Intervista con Xavier Robles de Medina

Giacomo Pigliapoco

Le immagini che proponi provengono da una cultura pop riconoscibile, tratte da piattaforme online, notizie, riviste e film di culto. Attraverso un processo di appropriazione, queste immagini sono diventate parte del tuo vocabolario. Quali sono i criteri che guidano la scelta nel selezionare le immagini da rappresentare? Come ricerchi le immagini?

Xavier Robles de Medina

La prima parte consiste nel salvare tutte le immagini che catturano la mia attenzione. Lo faccio con il mio telefono, scattando foto originali, screenshot, foto di foto in archivi, libri, riviste o semplicemente scaricandole dal web. Può passare un po’ di tempo prima che mi venga in mente di dipingerle, disegnarle o scolpirle. Ovviamente c’è un elemento estremamente tecnico e questo aspetto gioca un ruolo importante anche nel considerare l’immagine. Inoltre, anche le considerazioni pratiche entrano spesso nel mix, a causa dell’intensità del tempo, ma fondamentalmente se riesco a pensare a una certa immagine riferita al momento presente, l’approfondisco.

GP

Il tuo lavoro è immensamente vasto e comprende una serie di tecniche diverse: dal disegno alla scrittura, dal film alla scultura. La natura del tuo approccio suggerisce un profondo desiderio di trovare un significato al di fuori del mondo digitale, quale potrebbe essere?

XRM

Sono cresciuto con un grandissimo artista come nonno, Stuart Robles de Medina, che era incredibilmente versatile nelle sue capacità. C’è qualcosa nella sua agilità e disinvoltura in quella versatilità che ha fatto un’enorme impressione sul mio giovane cervello, anche nel considerare cosa sia l’arte a livello elementare. È tutta la storia del Bauhaus, credo che abbia innescato la sensazione che il valore dell’arte risieda in una sorta di innovazione originale che avviene non solo all’interno di una singola opera, ma soprattutto tra le opere. So che suona antiquato, ma credo che queste idee siano state sottovalutate dal funzionamento del mercato e dal carrierismo. Dopo dieci anni di arte emergente, mi sembra una vera e propria ribellione lavorare per incarnare questa retorica e la cosa che più profondamente mi appartiene.

GP

Nelle tue opere spesso estrai l’immagine dalla sua cornice originale, spostando l’enfasi sul soggetto rappresentato. Questi soggetti sono sempre disegnati con la tecnica della grafite che la porta a ottenere un risultato monocromatico in bianco e nero.
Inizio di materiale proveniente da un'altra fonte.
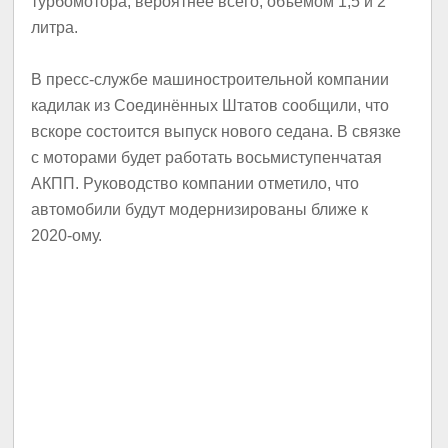
турбомотора, вероятнее всего, объемом 1,5 и 2
литра.
В пресс-службе машиностроительной компании
кадилак из Соединённых Штатов сообщили, что
вскоре состоится выпуск нового седана. В связке
с моторами будет работать восьмиступенчатая
АКПП. Руководство компании отметило, что
автомобили будут модернизированы ближе к
2020-ому.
A cosa è dovuta questa scelta? Qual è il tuo rapporto con i materiali e le tecniche pittoriche?

XRM

Per molto tempo mi è piaciuto lavorare con il disegno, e in particolare con la grafite, perché ha soddisfatto una sorta di ossessione. Credo che con la grafite si possa raggiungere una profondità emotiva e un’intimità estremamente lenta e stratificata, ma alla fine molto gratificante. Ma all’inizio della pandemia ho scoperto che questo modo di lavorare non era più sostenibile, era diventato troppo soffocante e ci sono voluti tre anni prima che tornassi a disegnare, il che dimostra la stanchezza che provavo. C’è una sorta di legame coreografico tra la scrittura e il disegno, che anch’io romanticizzo, ma per quanto riguarda il bianco e nero, credo che si ricolleghi alle prime domande: di solito non mi lego a nulla in particolare.

GP

Negli ultimi lavori traduci una fotografia in un disegno, che poi viene fotografato e ritrasformato in un nuovo disegno o scultura. È un processo che ti porta a lavorare sulla fonte originale, fornendo una visione alternativa dell’originale e creando allo stesso tempo un nuovo lavoro. Questo processo dialogico, quindi, a che tipo di sensazione ti porta con l’immagine iniziale e quella finale, che ci viene rappresentata?

XRM

Penso che ci sia un parallelismo con il rapporto tra un compositore e un DJ. All’interno della mia metodologia, posso essere l’uno o l’altro, e tutti e due allo stesso tempo.